致某某
亲爱的某某:
你好。
这还是第一次与你如此正式的交谈,不是在睡意朦胧的空气中低喃,也不是在温热水花的雾气里嘶吼。
但,一直觉得,有些话语,不敲打出来,会显得太空白。
原谅我喊你某某,因为我无法得知你的真实姓名,或许你只是浩瀚宇宙中与我相识的一抹魂灵,或许你只是绵绵细雨里滴落在我额头的一个意外,又或许,你是记载着我无尽又有限生命的一册古籍。思来想去,还是唤你某某吧。
某某,你看得见吗?
若你看得见,你是否能看见我无神的瞳孔里承载着的不舍与软弱?那些在光明前踟蹰的脚印,那些在刀锋旁洒落的血迹,那些在仰望后又迅速低下的弧度,我想,我是害怕的。对未知,对已知。因为未知的空洞与已知的乏实,我把发丝扯光都无法逼迫自己前进一步。

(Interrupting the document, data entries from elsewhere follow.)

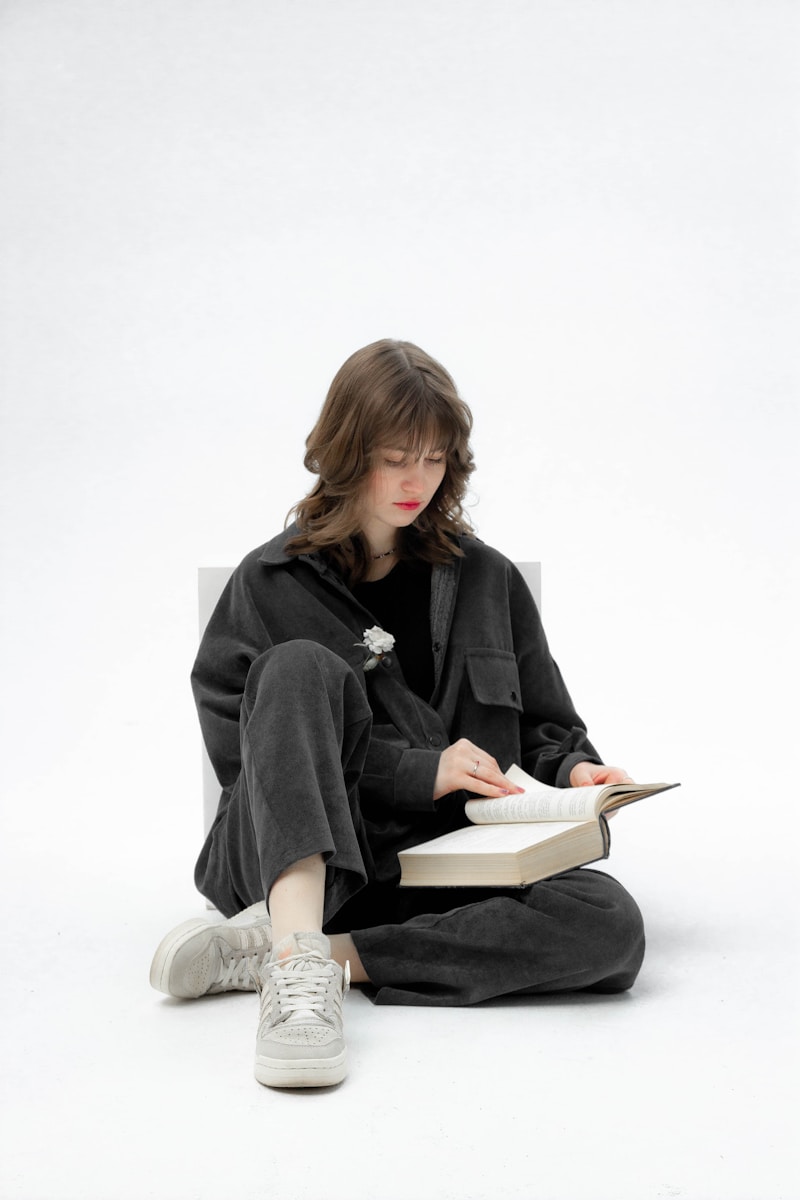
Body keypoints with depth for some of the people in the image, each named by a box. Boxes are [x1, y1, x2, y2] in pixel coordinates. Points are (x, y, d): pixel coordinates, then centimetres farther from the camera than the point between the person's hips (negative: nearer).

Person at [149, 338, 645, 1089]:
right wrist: (419, 771, -13)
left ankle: (299, 952, -28)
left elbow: (546, 726, 21)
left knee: (610, 924, -27)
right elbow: (235, 741, -3)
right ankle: (297, 966, -45)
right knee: (302, 665, -28)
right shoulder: (271, 585, 7)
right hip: (295, 854, -2)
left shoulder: (486, 580, 16)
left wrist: (574, 770, -4)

啊,某某,你别笑,我只不过沦为与万千存在一般的庸人罢了。
某某,你听得见吗?
若你听得见,你是否能听见我嘶哑的声喉里漫溢出的不甘与卑怯?那些在黑暗处颤抖的音符,那些在火光下焦灼的皮毛,那些在张扬后又迅速喑哑的悲鸣,我想,我是可恶的。对自己,对他人。因为己身的失落与他人的得意,我把掌心抓破都无法逼迫自己后退一步。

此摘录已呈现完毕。